The Preacher now turns to Moses, second only to Abraham in the Jewish reckoning of saints. You will remember that Pharaoh had ordered the genocide of the Israelites telling the Egyptians to throw every Hebrew baby boy into the Nile. When Moses was born his parents hid him and ultimately gave him up for adoption (so to speak) by a clever ruse to Pharaoh’s daughter. It was a risky plan to say the least and his parents could only save him by losing him (how their hearts must have ached). But the outcome was that Moses lived forty years in the household of Pharaoh, a Hebrew among Egyptians, received an excellent education, and no doubt lived in luxury—until he killed an Egyptian for beating an Israelite some forty years later and had to flee to Midian (Exodus 2:1-25; Acts 7:17-29).
But when the Lord called Moses forty years later to return to Egypt and stand before Pharaoh—a shepherd before a mighty king—and say, “Thus says the Lord, the God of Israel, ‘Let my people go’” (Exodus 5:1), though reluctant, Moses went at great peril. The Preacher summarizes all of this saying, “By faith Moses, when he was grown up, refused to be called the son of Pharaoh’s daughter, choosing rather to be mistreated with the people of God than to enjoy the fleeting pleasures of sin. He considered the reproach of Christ greater wealth than the treasures of Egypt, for he was looking to the reward.”
There’s a whole Bible in this passage; it speaks of making hard choices in the light of certain consequences and choosing God’s will and His way, indeed, God’s people, over the comforts of this life in the hope of future reward—the reward being life with God. Moses had it made in the palace, but he chose to heed God’s word which resulted in liberation for God’s people. But it also included living in tents, governing a “stiff-necked” and rebellious people (you know, like us), and doing it for forty years. He didn’t get to see the earthly Promised Land; but that’s okay, he saw a land that far exceeded Canaan. And even better than that, he saw the One who promised both lands, the One who makes any land worthwhile.
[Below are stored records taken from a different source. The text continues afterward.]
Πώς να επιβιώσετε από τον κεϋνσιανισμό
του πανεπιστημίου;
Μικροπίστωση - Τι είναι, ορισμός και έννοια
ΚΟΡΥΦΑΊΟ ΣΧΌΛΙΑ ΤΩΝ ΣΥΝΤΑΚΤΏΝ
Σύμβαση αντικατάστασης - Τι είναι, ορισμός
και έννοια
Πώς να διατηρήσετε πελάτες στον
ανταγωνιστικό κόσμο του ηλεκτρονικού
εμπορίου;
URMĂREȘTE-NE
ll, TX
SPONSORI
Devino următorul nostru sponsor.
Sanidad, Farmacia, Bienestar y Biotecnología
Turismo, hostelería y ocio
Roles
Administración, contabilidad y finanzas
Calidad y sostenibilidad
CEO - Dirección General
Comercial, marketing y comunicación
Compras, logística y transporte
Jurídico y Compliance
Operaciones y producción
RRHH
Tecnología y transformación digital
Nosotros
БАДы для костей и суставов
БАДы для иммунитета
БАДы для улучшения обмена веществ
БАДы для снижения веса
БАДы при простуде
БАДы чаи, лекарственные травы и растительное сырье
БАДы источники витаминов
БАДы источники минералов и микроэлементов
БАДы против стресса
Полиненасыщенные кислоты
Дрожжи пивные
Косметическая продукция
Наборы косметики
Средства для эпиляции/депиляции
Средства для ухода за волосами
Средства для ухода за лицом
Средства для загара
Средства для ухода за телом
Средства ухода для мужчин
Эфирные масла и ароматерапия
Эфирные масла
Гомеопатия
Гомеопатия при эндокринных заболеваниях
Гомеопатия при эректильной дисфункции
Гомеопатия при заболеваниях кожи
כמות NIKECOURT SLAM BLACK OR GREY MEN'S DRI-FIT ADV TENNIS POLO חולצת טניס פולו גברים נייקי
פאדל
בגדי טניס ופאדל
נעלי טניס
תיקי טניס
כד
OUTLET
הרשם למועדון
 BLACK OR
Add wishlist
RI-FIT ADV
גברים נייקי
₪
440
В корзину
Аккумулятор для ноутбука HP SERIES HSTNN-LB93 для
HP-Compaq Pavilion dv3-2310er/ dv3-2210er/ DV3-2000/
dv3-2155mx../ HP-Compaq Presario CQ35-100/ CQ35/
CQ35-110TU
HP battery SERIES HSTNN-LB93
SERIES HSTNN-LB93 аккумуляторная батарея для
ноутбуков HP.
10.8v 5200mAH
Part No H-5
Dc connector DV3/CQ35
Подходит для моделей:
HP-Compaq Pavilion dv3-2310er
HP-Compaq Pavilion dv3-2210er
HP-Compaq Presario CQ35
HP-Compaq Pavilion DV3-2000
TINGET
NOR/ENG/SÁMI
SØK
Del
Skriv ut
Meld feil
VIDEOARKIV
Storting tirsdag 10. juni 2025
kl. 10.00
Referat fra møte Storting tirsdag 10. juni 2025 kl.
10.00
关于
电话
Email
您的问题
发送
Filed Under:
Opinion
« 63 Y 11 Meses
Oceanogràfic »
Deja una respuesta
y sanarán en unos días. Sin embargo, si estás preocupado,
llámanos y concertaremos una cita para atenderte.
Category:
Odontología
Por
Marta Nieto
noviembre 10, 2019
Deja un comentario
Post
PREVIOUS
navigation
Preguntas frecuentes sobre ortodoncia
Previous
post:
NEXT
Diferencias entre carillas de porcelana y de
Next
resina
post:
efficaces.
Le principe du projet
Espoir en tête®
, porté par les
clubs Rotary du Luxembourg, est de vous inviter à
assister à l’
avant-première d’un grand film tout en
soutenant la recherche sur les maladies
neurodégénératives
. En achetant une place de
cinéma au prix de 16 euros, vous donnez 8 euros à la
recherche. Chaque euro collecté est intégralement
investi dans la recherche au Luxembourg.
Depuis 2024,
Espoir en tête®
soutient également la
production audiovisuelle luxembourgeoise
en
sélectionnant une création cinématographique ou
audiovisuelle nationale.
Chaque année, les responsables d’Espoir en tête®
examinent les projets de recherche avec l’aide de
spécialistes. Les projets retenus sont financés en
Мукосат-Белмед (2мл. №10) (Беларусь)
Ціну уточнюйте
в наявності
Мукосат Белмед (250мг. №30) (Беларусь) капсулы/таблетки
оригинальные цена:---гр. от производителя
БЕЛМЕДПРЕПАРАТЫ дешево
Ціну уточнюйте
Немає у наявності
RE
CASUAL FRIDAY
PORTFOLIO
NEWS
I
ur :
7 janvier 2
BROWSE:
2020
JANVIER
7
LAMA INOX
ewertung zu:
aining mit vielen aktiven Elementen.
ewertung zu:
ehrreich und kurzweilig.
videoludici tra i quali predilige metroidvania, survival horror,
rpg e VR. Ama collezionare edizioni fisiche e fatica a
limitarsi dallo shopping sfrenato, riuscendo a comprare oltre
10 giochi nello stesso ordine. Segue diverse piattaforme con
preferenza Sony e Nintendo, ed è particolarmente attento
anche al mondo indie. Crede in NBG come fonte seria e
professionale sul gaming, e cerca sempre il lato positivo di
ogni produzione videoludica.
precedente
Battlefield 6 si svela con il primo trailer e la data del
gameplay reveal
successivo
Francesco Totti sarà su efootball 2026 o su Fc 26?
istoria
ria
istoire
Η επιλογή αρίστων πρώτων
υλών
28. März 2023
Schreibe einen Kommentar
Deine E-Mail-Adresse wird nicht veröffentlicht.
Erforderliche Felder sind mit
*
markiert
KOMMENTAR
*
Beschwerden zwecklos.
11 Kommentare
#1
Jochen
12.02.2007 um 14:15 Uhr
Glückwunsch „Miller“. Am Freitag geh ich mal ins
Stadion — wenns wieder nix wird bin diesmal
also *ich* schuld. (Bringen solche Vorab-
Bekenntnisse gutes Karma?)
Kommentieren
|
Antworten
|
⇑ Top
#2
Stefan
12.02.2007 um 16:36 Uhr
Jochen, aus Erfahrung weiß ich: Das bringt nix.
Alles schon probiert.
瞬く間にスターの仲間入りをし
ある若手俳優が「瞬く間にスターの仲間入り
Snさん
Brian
“Please, show me your glory,” Moses said. And God showed one-nth of it (Exodus 33:18). But when he died, God showed him the whole as He will for all those who put aside the things of this world for the world to come. “One thing have I asked of the Lord, that will I seek after: that I may dwell in the house of the Lord all the days of my life” (Psalm 27:4). Yea, Lord, let it be.